Our global listed infrastructure strategy performed within the range of infrastructure indices, which marginally underperformed equities for the month.
Economic activity continued to rebound strongly during the month with ongoing and significant upgrades to consensus earnings and economic growth forecasts.
COVID-19 vaccine rollouts gained pace in many regions, although mobility restrictions remained significant and even increased in many regions as a third wave of infections continued at elevated levels. U.S. mobility restrictions proved the exception, easing as vaccine penetration increased.
Government policy remained supportive, with continued implementation of previously announced stimulus. Bond rates stabilised, with real bonds declining and the continued view that the inflation spike is largely transitory, albeit risk is to the upside. Strong labour and wage data, combined with large increases in commodity prices, highlight the risk of higher inflation; however, significant slack in labour markets is expected to contain inflation risk. Markets performed solidly on the back of the strong economic data.
On a regional basis, Asia Pacific was the top contributor to monthly performance (+1.99%), of which Indian rail operator Container Corporation of India (+0.74%) and Chinese gas utility ENN Energy (+0.50%) were the lead performers.
Container Corporation of India is India’s largest container train operator, with 75% market share. Shares rallied with the resolution of land license issues with the Railways Ministry, and the market’s focus now remains on privatisation.
ENN Energy is one of the major listed gas distribution utilities in China with a nationwide portfolio of last-mile city gas concessions and the longest operating track record among the listed players. ENN Energy was up after the company’s announcement of strong ESG targets as well as robust gas sales volume growth year-to-date, implying upside to the full-year guidance.
Turning to Latin America, Brazilian electric utility Neoenergia (+0.58%) and Brazilian toll road operator CCR (+0.50%) also performed well during the month.
Neoenergia is Brazil’s second-largest integrated utility company, operating across the electricity distribution, generation and transmission segments.

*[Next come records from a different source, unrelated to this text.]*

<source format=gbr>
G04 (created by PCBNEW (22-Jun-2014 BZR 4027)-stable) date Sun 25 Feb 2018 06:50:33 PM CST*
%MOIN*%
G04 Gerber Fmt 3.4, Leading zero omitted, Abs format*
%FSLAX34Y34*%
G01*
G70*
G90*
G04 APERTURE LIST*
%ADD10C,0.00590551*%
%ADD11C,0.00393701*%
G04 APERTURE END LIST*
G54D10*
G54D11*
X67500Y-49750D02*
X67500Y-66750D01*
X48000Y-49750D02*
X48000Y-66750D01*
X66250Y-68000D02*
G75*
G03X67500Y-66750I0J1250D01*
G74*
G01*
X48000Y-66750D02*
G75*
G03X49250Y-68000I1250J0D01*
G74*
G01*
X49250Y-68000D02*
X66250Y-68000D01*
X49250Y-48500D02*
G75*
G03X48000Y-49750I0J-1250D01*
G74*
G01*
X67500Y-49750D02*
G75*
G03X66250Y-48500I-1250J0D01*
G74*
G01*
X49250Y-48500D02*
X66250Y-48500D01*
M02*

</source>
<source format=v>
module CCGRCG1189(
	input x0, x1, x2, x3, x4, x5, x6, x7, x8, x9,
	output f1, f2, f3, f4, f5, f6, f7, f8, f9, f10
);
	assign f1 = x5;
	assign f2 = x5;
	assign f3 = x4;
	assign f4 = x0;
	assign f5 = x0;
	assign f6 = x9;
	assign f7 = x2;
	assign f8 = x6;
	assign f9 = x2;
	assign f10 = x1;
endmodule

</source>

Neoenergia’s ultimate parent company is the Spanish multinational utility Iberdrola. The stock performed well during the month following another quarter of steady volumes, coupled with controlled costs and losses. Additionally, the market was pleased with Neoenergia focusing on execution rather than pursuing further M&A.
CCR is Brazil’s largest public infrastructure concession holder, operating concessions across motorways, urban mobility (sea ferries, subways, light rail) and airports. CCR performed well following a string of successful new auction wins across the airport, toll road and urban mobility sectors.

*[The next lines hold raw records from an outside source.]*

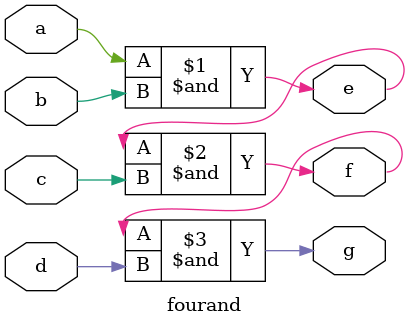
<source format=v>
`timescale 1ns / 1ps

module fourand(
    
    input a,b,c,d,
    output e,f,g
    
    );

assign e = a&b;
assign f = e&c;
assign g = f&d;
    
endmodule

</source>
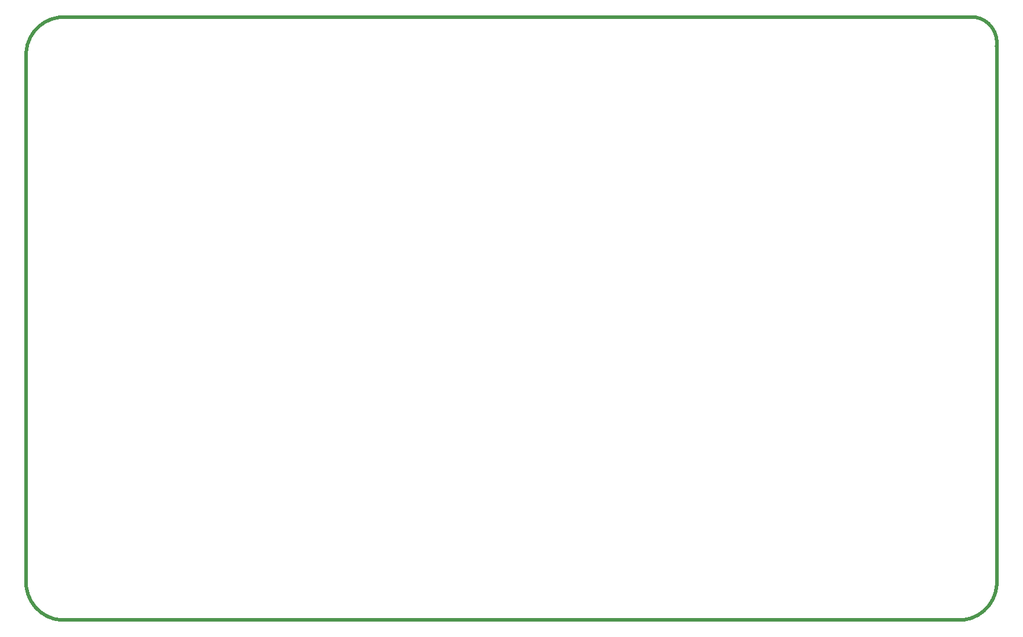
<source format=gm1>
G04 #@! TF.FileFunction,Profile,NP*
%FSLAX46Y46*%
G04 Gerber Fmt 4.6, Leading zero omitted, Abs format (unit mm)*
G04 Created by KiCad (PCBNEW 4.0.2+dfsg1-2~bpo8+1-stable) date vie 30 sep 2016 00:33:51 ART*
%MOMM*%
G01*
G04 APERTURE LIST*
%ADD10C,0.150000*%
%ADD11C,0.508000*%
%ADD12C,0.100000*%
G04 APERTURE END LIST*
D10*
D11*
X46218400Y-117349000D02*
X174259800Y-117349000D01*
D12*
X41189200Y-111938800D02*
X41214600Y-111938800D01*
D11*
X41189200Y-36119800D02*
X41189200Y-111938800D01*
X46955000Y-31116000D02*
G75*
G03X41189200Y-36119800I-381000J-5384800D01*
G01*
X41189200Y-111583200D02*
G75*
G03X46193000Y-117349000I5384800J-381000D01*
G01*
X179924000Y-112345200D02*
X179924000Y-35002200D01*
X174158200Y-117349000D02*
G75*
G03X179924000Y-112345200I381000J5384800D01*
G01*
X176749000Y-31116000D02*
X47031200Y-31116000D01*
X179898600Y-35332400D02*
G75*
G03X176799800Y-31116000I-3657600J558800D01*
G01*
M02*

</source>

Airport operator Malaysia Airports (-0.24%) was the largest detractor from monthly performance.
Malaysia Airports is one of the world’s largest airport operators by passenger numbers. Based in Kuala Lumpur, it operates all but one airport in Malaysia and also has a 100% stake in Istanbul’s Sabiha Gokcen airport. The share price of Malaysia Airports fell as Malaysia re-instated lockdowns and limited domestic travel in facing a new wave of COVID-19 infections.

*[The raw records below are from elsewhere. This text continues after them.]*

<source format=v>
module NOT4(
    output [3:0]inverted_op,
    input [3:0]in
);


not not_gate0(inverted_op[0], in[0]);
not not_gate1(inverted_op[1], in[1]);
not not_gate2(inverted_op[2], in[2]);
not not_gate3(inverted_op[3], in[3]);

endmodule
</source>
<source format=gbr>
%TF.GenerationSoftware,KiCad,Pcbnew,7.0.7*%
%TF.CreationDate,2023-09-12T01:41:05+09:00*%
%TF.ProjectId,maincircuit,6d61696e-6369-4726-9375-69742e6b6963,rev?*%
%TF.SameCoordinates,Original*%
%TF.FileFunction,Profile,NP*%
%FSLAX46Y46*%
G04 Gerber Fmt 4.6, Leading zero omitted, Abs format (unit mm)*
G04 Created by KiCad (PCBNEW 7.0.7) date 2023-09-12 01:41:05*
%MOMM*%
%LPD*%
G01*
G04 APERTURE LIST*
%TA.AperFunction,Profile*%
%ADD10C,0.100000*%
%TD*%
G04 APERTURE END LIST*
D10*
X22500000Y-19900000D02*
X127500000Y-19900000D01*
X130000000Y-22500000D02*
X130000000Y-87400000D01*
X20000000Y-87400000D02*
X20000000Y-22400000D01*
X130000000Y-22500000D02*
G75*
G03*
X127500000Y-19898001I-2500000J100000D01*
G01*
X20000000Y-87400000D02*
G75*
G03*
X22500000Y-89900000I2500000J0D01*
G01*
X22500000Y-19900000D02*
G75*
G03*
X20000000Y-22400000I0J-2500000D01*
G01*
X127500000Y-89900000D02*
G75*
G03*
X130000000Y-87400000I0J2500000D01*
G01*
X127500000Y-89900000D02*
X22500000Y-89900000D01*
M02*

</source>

All returns are in local currency.
This Strategy is invested in high-quality companies benefiting from structural drivers, with strong cash flow and dividend yields. We have strong conviction in the long-term opportunities within emerging markets listed infrastructure. At the regional level, the Strategy is split between Asia Pacific EM (68%) and Latin America (29%), with the remainder in cash. At the sector level, the Strategy is split between economically sensitive user pays infrastructure (61%) and regulated and contracted utilities (36%).
For the Global Infrastructure Emerging Markets Strategy, the primary quantitative tool in portfolio construction is Excess Return, on which our stock-ranking system is based.
This month we review Philippines-based port operator International Container Terminal Services (ICTS).
ICTS operates terminals through long-term concession agreements with local port authorities and governments.
ICTS has terminals primarily in emerging markets with a primary focus on origin & destination (O&D) cargo. O&D cargoes have higher pricing power when compared to transhipment cargoes, so ICTS mainly focuses on maximising the cargo yield as opposed to volumes.
About 51% of total volumes are from Asia, 32% from the Americas and 17% from Europe, the Middle East and Africa (EMEA). Even though ICTS is a proxy for EM trade, it has limited exposure to commodities, China, U.S.-China trade war, or other political risks. The aggregate port utilisation is also only about 56% and we see ample room for utilisation to increase across its ports.